Kenapa enggak dari dulu sih?
Setelah
mengalami dilema berkepanjangan, pada akhirnya sang tunangan cewek tersebut pun
memilih mengalah demi kebahagiaan si cewek yang belum bisa lepas dari bayangan
cinta pertamanya. So sweet di satu
sisi, tapi so ngenes juga kalau kata
penonton yang memihak pada cowok tunangannya, yang rela ngelepas si cewek
begitu aja, meski hari pernikahan udah di depan mata. Setidaknya temanku
berpendapat demikian, kasihan sama tunangan si cewek, yang super duper baik
hati, walau hatinya pasti bagai tersayat-sayat silet.
Film
tersebut juga mengingatkanku pada sekilas kisahku, yang hanya mampu memendam
rasa pada seseorang. Saat menonton film itu, waktu yang telah kuhabiskan untuk
memendam rasa ini, sekitar 4 atau 5 tahun. Dan kupikirkan, mungkinkah aku juga
akan menghabiskan waktu 10 tahun untuk terus menyimpan bayangannya? Kuharap
tidak terjadi padaku. Sama sekali tidak adil untuk beberapa pihak jika hal itu
terjadi di dunia nyata.
Namun,
saat ini nyaris 10 tahun, dan Aku belum benar-benar bisa melupakan,
menghilangkan perasaanku padanya.
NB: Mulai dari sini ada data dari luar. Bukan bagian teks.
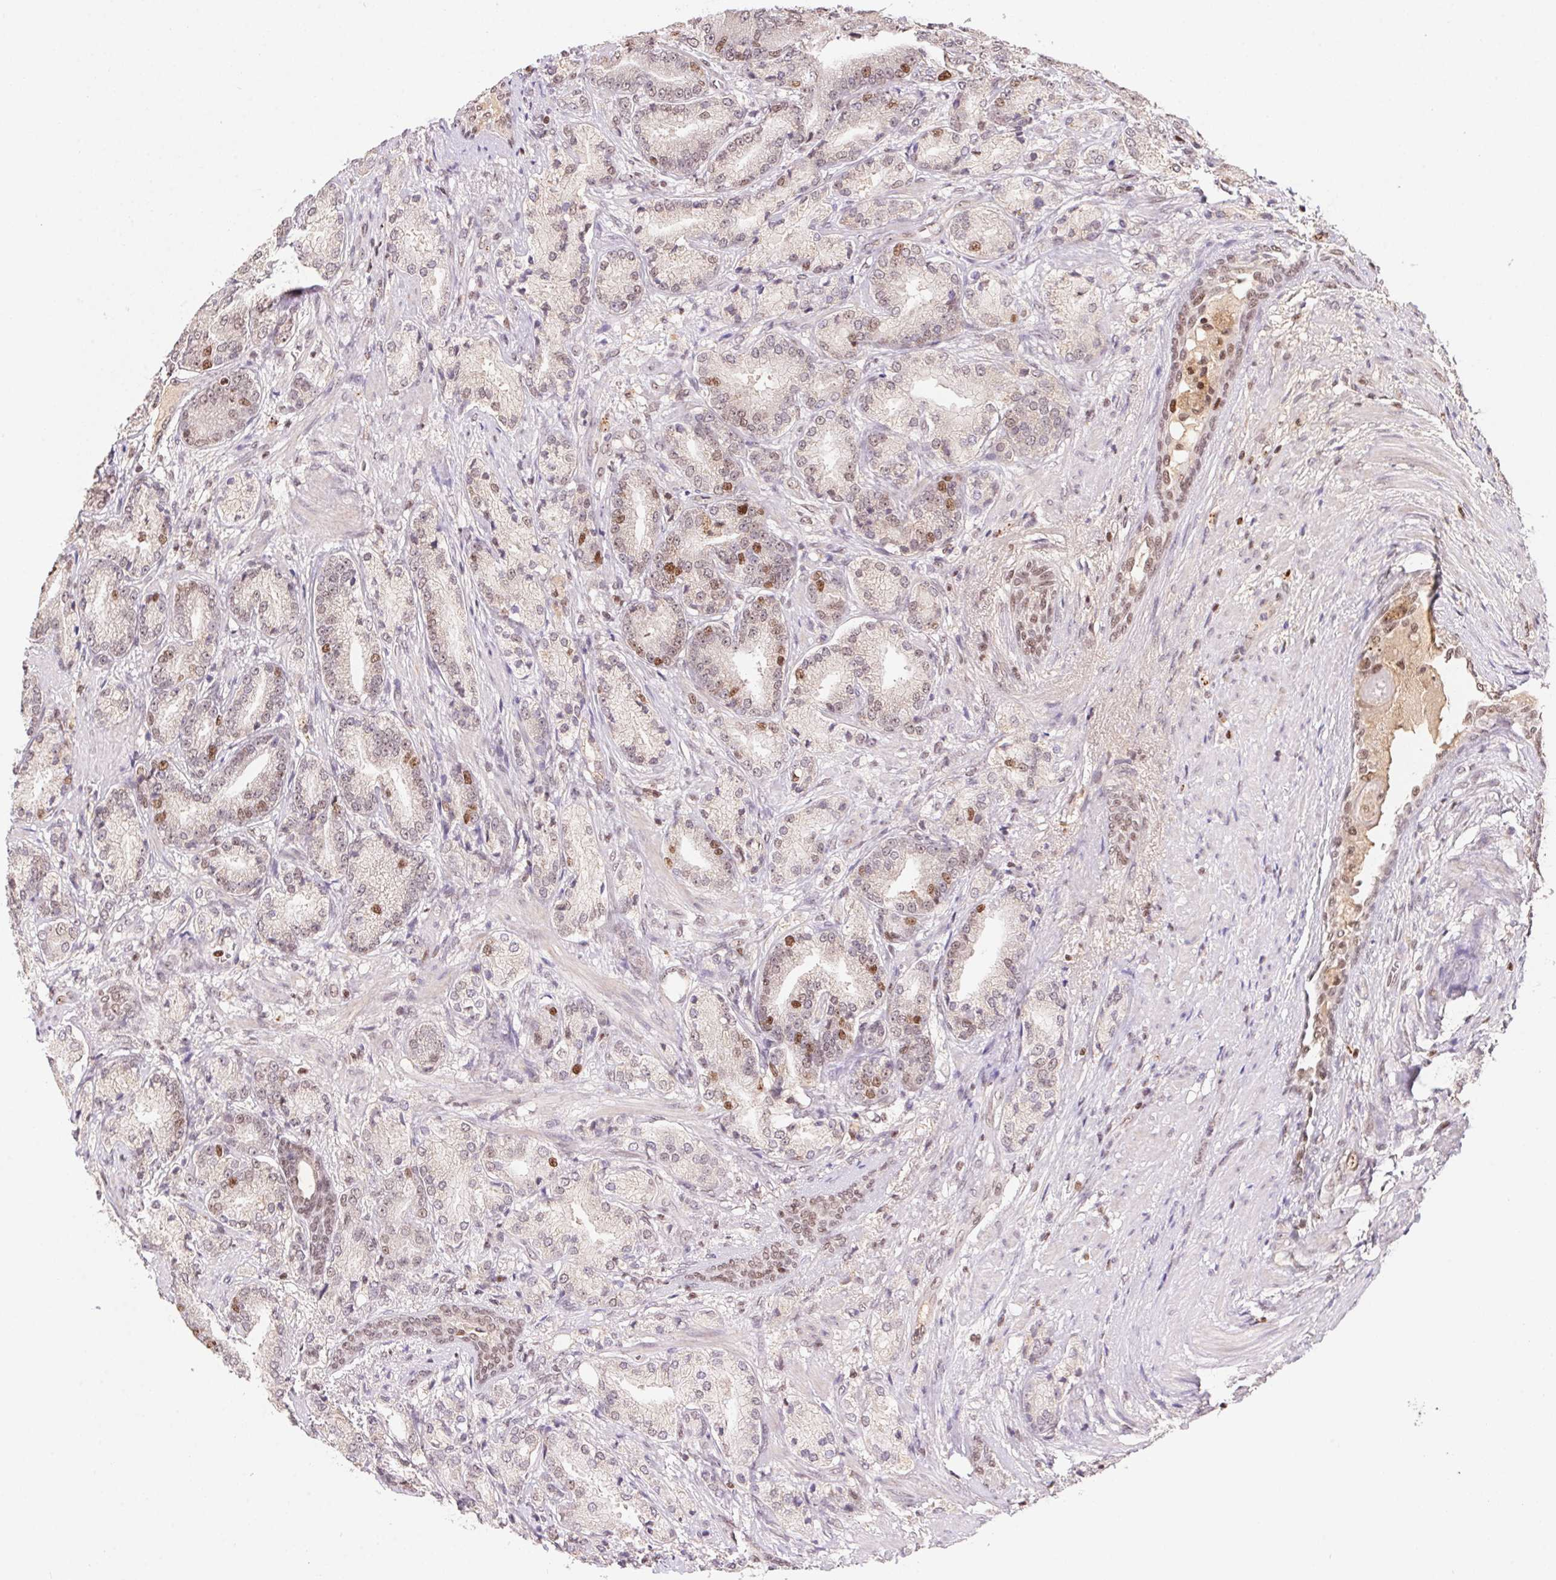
{"staining": {"intensity": "moderate", "quantity": "<25%", "location": "nuclear"}, "tissue": "prostate cancer", "cell_type": "Tumor cells", "image_type": "cancer", "snomed": [{"axis": "morphology", "description": "Adenocarcinoma, High grade"}, {"axis": "topography", "description": "Prostate and seminal vesicle, NOS"}], "caption": "An immunohistochemistry (IHC) photomicrograph of tumor tissue is shown. Protein staining in brown shows moderate nuclear positivity in prostate cancer (adenocarcinoma (high-grade)) within tumor cells. (brown staining indicates protein expression, while blue staining denotes nuclei).", "gene": "POLD3", "patient": {"sex": "male", "age": 61}}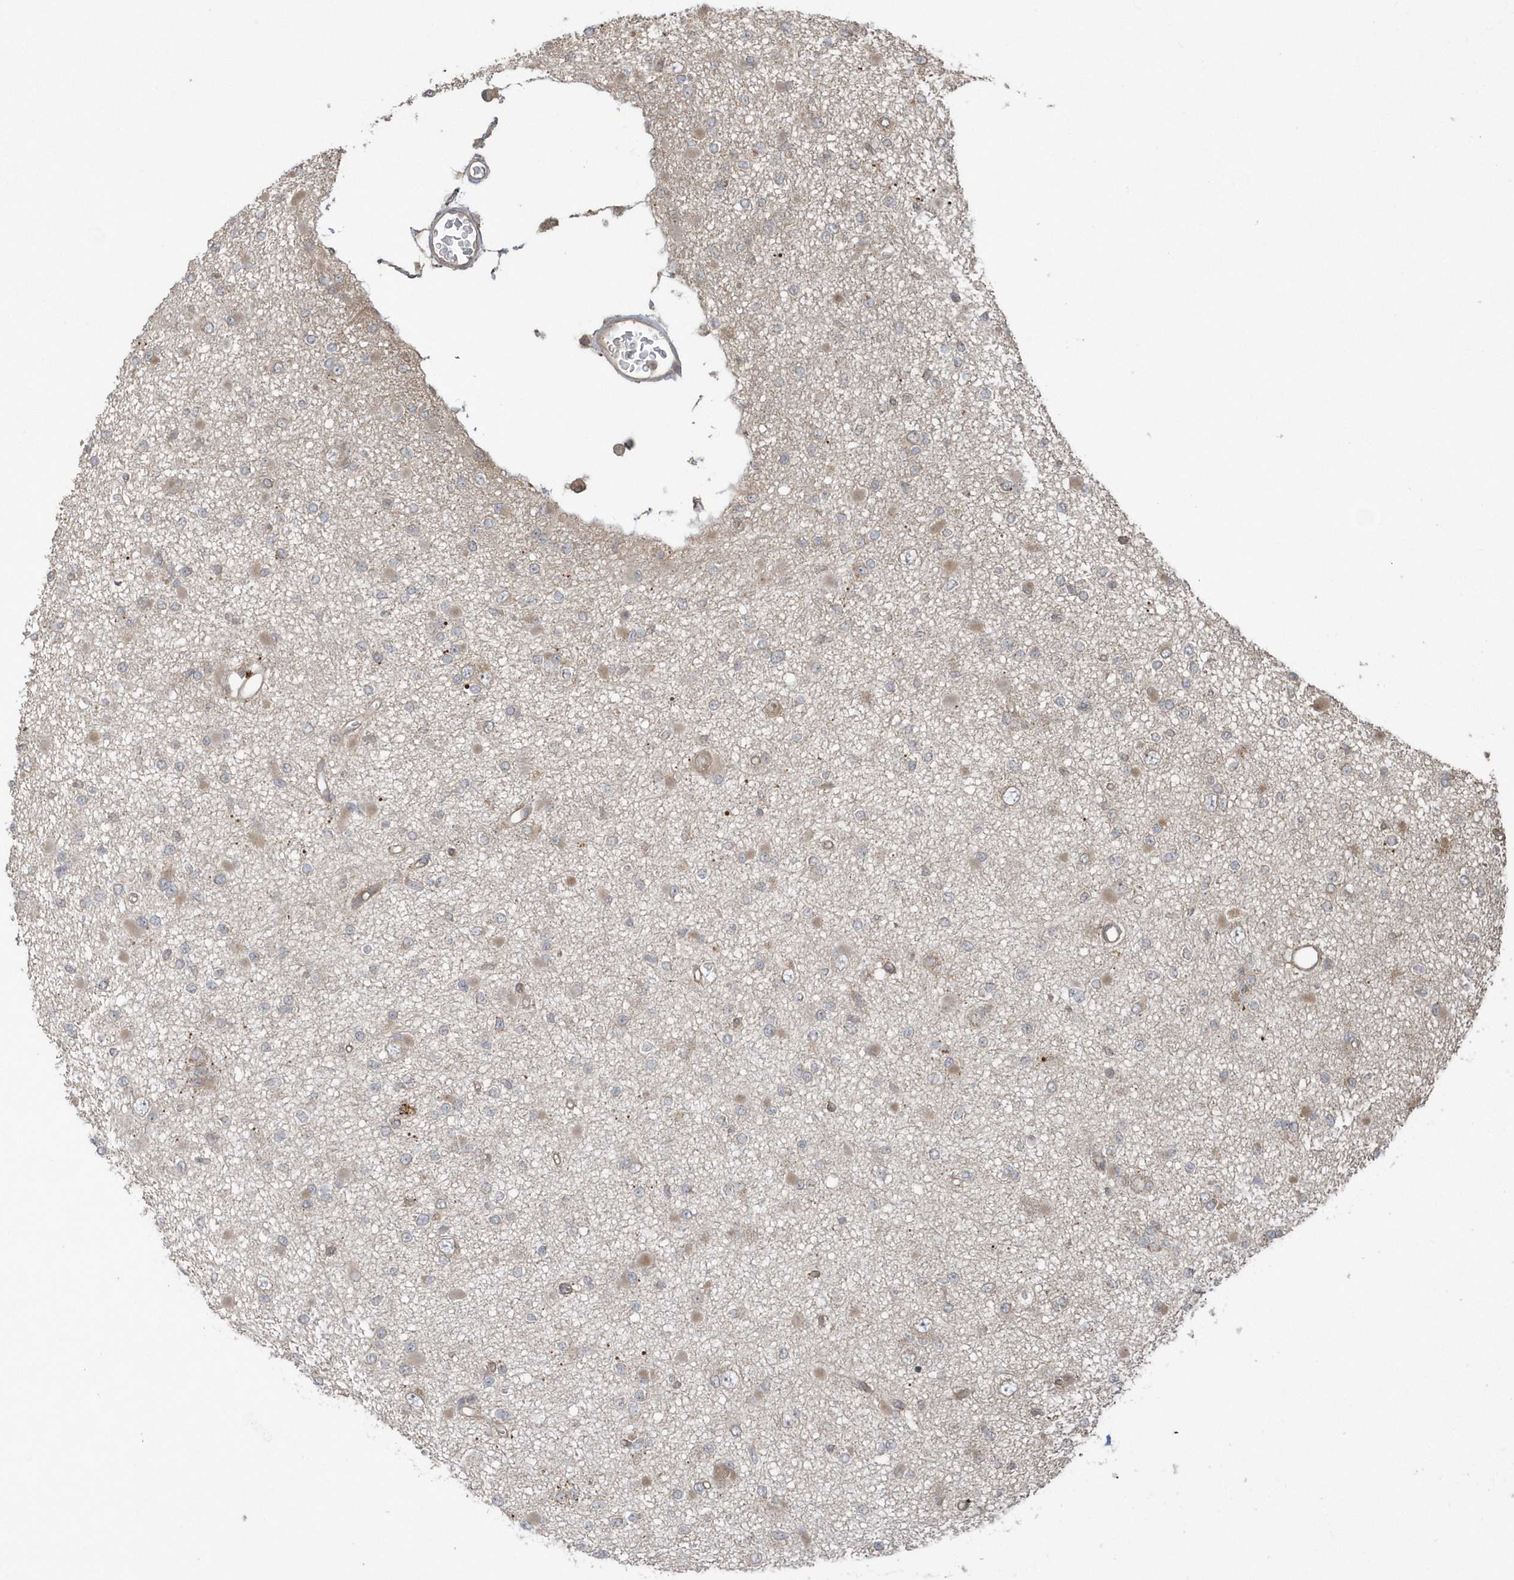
{"staining": {"intensity": "weak", "quantity": "<25%", "location": "cytoplasmic/membranous"}, "tissue": "glioma", "cell_type": "Tumor cells", "image_type": "cancer", "snomed": [{"axis": "morphology", "description": "Glioma, malignant, Low grade"}, {"axis": "topography", "description": "Brain"}], "caption": "This image is of malignant glioma (low-grade) stained with immunohistochemistry to label a protein in brown with the nuclei are counter-stained blue. There is no staining in tumor cells.", "gene": "HERPUD1", "patient": {"sex": "female", "age": 22}}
Meski pernah muncul beberapa sosok lain yang
nyaris dan mungkin lebih layak pada beberapa hal, untuk sekedar kusukai lebih
dari dia. Tapi Aku belum bisa. Padahal sekitar 1 tahun lebih Aku tidak pernah
bertatap muka dengannya. Sesekali wajah itu kutemui dalam mimpi. Dan terakhir
semalam, meski tidak jelas apa yang diperbincangkan, tapi aku merasa sangat
nyata bertemu dengannya. Bahkan semalam rasanya seperti kembali ke masa dulu,
dengan beberapa orang teman dengan candaannya seolah mendukung kami yang mereka
tahu saling memiliki perasaan satu sama lain.
**********
Meski berat menyadarinya, Aku tahu itu hanya mimpi, yang mungkin tidak akan terjadi
sedetik pun di dunia nyata. Dan sungguh jika rasa ini baik untukku, biarkan itu
tetap ada. Namun, jika ini akan membuat orang-orang yang menyayangiku kecewa,
maka tutup hati ini untuknya, Tuhan. Hanya pada-Mu lah dapat kucurahkan isi
hatiku, karena Engkau lah yang Maha Pemberi Rasa. Terima kasih Engkau telah
mempertemukanku dengannya. Kutitipkan kembali rasa ini pada-Mu, karena Engkau
yang akan memutuskan apakah Aku dapat bertemu lagi atau tidak, dengan dirinya.